:: Records for processing

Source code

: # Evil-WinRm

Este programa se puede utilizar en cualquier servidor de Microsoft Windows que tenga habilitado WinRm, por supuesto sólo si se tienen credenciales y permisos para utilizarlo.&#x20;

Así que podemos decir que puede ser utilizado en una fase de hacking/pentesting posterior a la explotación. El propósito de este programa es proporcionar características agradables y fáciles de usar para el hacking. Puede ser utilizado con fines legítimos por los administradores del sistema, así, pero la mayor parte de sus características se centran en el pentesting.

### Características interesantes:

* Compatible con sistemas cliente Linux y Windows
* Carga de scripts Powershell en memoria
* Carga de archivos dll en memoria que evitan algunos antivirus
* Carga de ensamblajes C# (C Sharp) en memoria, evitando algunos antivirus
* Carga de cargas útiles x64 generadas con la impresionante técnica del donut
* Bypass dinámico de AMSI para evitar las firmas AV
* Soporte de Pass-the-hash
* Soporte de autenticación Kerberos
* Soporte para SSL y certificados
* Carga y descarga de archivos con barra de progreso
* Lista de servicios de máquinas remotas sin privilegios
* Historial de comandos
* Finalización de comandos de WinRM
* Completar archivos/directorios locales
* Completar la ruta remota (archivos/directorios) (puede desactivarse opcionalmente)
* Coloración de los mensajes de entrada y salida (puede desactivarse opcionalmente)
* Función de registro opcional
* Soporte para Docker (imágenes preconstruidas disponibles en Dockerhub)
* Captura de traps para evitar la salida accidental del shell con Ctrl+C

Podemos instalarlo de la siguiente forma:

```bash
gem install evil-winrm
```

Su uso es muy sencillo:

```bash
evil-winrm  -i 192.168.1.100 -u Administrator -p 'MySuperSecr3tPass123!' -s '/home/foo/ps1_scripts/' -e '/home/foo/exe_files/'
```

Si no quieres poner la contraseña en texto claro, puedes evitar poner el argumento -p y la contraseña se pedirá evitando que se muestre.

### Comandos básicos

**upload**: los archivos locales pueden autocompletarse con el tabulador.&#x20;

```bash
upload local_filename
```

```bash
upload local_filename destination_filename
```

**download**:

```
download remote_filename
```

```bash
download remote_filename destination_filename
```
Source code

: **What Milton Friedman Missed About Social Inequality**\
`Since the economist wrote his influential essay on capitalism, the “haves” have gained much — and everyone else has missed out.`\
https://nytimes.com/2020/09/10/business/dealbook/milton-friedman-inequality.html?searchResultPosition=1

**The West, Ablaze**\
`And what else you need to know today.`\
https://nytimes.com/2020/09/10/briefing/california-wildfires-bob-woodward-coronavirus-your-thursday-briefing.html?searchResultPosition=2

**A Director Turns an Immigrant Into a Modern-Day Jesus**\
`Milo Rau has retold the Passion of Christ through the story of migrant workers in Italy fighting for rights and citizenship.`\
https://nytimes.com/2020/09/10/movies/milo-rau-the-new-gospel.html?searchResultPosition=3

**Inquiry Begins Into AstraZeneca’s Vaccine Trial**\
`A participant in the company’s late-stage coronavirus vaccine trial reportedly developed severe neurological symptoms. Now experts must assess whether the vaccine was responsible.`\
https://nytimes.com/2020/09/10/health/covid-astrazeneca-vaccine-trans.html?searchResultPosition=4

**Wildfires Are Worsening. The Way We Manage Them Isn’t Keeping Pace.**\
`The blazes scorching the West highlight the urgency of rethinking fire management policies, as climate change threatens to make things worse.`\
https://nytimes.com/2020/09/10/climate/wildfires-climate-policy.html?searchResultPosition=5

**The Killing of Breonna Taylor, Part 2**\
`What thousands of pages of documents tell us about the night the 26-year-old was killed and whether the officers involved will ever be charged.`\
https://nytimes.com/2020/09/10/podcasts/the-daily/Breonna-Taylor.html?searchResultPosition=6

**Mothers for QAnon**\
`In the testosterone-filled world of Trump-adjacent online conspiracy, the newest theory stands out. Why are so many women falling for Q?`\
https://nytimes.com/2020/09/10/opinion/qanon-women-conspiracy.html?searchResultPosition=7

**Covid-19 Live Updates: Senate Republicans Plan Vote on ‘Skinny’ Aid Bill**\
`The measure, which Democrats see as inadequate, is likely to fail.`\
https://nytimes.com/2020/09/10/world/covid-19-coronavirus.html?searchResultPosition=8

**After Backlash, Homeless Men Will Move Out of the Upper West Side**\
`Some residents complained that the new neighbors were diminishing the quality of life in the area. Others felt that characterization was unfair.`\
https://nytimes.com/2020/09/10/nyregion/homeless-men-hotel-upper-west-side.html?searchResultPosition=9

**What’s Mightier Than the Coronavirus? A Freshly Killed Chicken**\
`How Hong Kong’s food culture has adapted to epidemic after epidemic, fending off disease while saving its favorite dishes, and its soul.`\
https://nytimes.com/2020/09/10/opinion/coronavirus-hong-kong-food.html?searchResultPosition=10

::::
:: Records for processing

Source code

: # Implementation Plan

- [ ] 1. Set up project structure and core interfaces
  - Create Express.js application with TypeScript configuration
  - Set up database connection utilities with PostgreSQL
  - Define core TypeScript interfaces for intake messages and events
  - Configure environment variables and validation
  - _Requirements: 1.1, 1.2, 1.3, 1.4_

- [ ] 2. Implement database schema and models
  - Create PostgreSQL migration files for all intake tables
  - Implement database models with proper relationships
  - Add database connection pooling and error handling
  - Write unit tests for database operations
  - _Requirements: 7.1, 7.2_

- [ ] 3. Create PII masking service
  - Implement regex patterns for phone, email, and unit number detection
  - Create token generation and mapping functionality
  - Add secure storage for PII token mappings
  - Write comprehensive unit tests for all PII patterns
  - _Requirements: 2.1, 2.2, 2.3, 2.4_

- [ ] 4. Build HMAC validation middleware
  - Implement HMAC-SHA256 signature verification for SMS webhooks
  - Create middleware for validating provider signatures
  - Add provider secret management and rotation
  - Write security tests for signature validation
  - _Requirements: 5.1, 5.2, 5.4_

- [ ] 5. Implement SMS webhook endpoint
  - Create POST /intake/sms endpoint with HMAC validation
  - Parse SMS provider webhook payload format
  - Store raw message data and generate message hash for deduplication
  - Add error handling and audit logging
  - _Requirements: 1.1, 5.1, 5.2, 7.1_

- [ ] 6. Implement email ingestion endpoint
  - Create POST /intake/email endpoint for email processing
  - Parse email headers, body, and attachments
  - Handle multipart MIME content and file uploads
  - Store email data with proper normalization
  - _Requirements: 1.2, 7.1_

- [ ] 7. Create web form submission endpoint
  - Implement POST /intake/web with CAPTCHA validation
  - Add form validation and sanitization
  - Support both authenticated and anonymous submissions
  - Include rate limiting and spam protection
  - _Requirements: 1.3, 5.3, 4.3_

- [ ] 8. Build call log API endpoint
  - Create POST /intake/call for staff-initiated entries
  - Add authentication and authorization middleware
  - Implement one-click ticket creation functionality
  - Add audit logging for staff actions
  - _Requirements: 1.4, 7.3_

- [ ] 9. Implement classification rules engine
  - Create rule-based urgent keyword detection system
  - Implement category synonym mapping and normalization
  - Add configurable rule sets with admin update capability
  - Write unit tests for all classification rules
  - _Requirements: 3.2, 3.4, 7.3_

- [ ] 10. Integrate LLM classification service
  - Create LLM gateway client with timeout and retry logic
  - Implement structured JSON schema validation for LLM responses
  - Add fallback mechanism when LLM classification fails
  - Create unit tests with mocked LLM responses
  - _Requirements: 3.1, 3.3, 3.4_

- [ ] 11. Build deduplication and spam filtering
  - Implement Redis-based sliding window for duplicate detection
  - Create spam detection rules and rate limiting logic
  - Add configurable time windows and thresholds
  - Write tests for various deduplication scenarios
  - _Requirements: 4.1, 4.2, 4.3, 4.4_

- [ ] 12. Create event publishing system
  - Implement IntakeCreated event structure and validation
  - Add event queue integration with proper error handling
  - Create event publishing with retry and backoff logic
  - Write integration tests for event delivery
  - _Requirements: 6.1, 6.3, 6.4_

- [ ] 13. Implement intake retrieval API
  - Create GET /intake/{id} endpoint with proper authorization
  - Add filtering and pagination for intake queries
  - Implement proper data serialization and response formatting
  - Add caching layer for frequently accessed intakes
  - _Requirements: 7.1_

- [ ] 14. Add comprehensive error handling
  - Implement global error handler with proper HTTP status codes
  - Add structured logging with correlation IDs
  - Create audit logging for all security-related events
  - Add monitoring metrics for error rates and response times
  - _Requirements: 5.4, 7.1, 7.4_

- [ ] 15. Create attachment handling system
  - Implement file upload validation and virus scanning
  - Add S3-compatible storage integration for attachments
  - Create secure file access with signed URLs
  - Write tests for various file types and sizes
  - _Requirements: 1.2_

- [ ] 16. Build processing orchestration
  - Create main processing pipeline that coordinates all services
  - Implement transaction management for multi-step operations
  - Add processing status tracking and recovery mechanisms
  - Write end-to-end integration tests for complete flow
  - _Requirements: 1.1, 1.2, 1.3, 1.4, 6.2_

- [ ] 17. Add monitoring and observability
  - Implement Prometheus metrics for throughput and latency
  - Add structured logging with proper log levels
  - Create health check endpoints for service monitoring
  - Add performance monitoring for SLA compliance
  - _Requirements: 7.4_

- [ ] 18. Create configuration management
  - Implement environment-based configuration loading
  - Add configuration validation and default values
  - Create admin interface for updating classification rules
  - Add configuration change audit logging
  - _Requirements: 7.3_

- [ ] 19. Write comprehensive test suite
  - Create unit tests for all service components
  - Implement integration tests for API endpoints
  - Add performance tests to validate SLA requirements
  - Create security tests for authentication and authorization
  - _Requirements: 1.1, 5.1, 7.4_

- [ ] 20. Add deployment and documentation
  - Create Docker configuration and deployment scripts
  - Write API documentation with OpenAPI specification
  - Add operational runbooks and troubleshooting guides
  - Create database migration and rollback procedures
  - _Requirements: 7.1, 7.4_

::::

From the line containing "- [ ] 7. Create web form submission endpoint" down to the line containing "- Add audit logging for staff actions" in the material above, reproduce every line exactly, including the two end lines.

## Task result
- [ ] 7. Create web form submission endpoint
  - Implement POST /intake/web with CAPTCHA validation
  - Add form validation and sanitization
  - Support both authenticated and anonymous submissions
  - Include rate limiting and spam protection
  - _Requirements: 1.3, 5.3, 4.3_

- [ ] 8. Build call log API endpoint
  - Create POST /intake/call for staff-initiated entries
  - Add authentication and authorization middleware
  - Implement one-click ticket creation functionality
  - Add audit logging for staff actions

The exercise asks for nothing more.